Oppermann will Frauenquote bei Wahlen – ist das noch demokratisch?

Von LIANA | 19. Januar 1919: Frauen dürfen nun zum ersten Mal an die Urne zur Wahl der Deutschen Nationalversammlung. Seit diesem Datum hat sich viel verändert. Frauen partizipieren nun auch sehr erfolgreich in der Politik und werden sogar Kanzlerin. Im Bundestag liegt der Frauenanteil momentan bei 31 Prozent. Doch wie es aussieht, reicht diese Errungenschaft der Gleichberechtigung der SPD noch nicht aus.

Thomas Oppermann forderte nun eine Frauenquote für die Politik. Dies scheint ein verzweifelter Versuch der SPD zu sein, Punkte bei den Wählern zu sammeln. Aus der SPD verlauten nun Wünsche nach einem sogenannten Paritätsgesetz. Dieses Gesetz besagt, dass nur Parteien mit quotierten Listen an Wahlen teilnehmen dürfen. Ein solches Gesetz würde die Parteien verpflichten, auf ihre Wahllisten abwechselnd Männer und Frauen aufzustellen. Doch sind diese Methoden überhaupt demokratisch, gar rechtsstaatkonform?
Das Grundgesetz spricht von der tatsächlichen Durchsetzung der Gleichberechtigung zwischen Mann und Frau. Dies bedeutet, dass eine Frauenquote verfassungswidrig ausgelegt werden könnte. Zudem kommt noch der Artikel 38 des Grundgesetzes dazu, der besagt, dass „Die Abgeordneten des Deutschen Bundestages […] in allgemeiner, unmittelbarer, freier, gleicher und geheimer Wahl gewählt [werden].“
Anbei muss noch erwähnt werden, dass der Anteil an Frauen, die sich für Politik interessieren weitaus geringer ist als der Anteil an Männern.

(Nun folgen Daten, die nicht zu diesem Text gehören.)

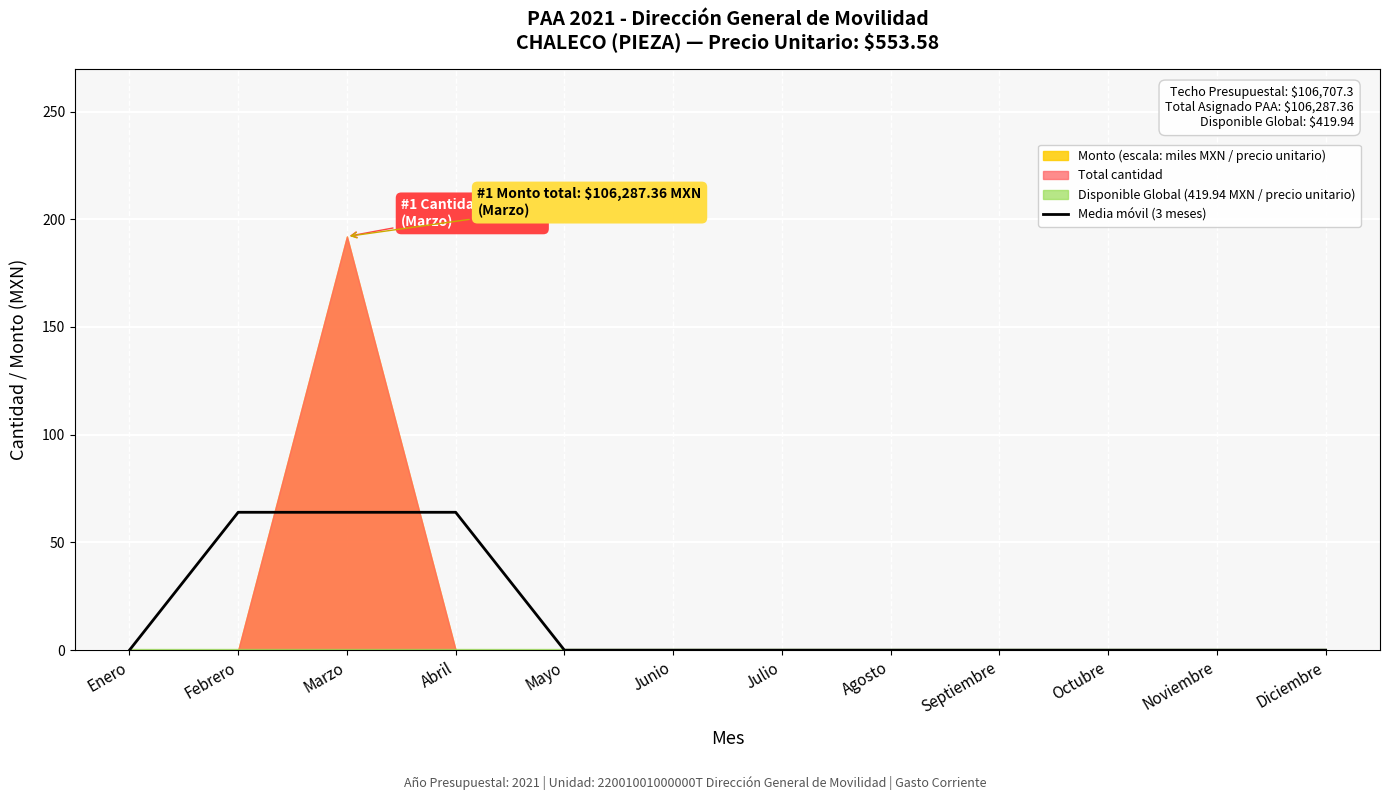

How many data points are above 0?

3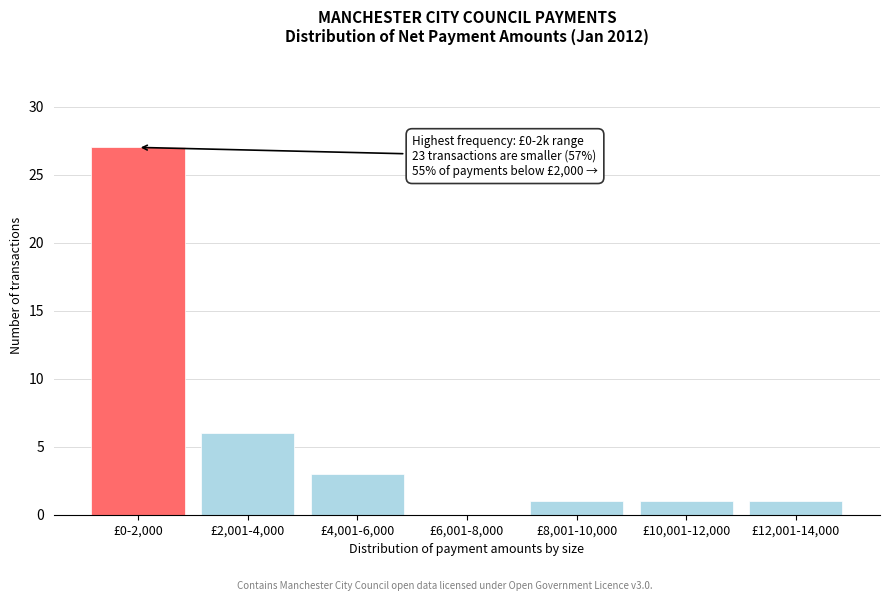

Reading right to left, list all the values displayed in this chart.

£12,001-14,000=1	£10,001-12,000=1	£8,001-10,000=1	£6,001-8,000=0	£4,001-6,000=3	£2,001-4,000=6	£0-2,000=27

Interessant zu beobachten ist auch, dass vor allem links-gesinnte Parteien sich einer breiten weiblichen Wählerschaft erfreuen und sich darauf vielleicht zurückführen lässt, wieso die SPD eine solche Forderung aufstellt.

3 Antworten

  1. Fatima sagt:

    Die SPD will sich nur noch von ihren unumgänglichen Untergang retten und lassen keine noch so absurde Idee unversucht um mehr Wähler zu ergattern.. was aus der SPD geworden ist, ist kaum in Worte zu fassen, wenn man sich mal die SPD vor 100 Jahren ansieht die noch für richtige Soziale Gerechtigkeit gekämpft hat, dann ist die heutige nur noch ein Schatten seiner selbst

  2. Fatima sagt:

    Die SPD will sich nur noch vor ihrem eindeutigen Untergang retten und lassen keine noch so absurde Idee unversucht um mehr Wählerstimmen zu ergattern.. was aus der SPD geworden ist, ist kaum in Worte zu fassen, wenn man sich mal die SPD vor 100 Jahren ansieht die noch für richtige Soziale Gerechtigkeit gekämpft hat, dann ist die heutige nur noch ein Schatten seiner selbst.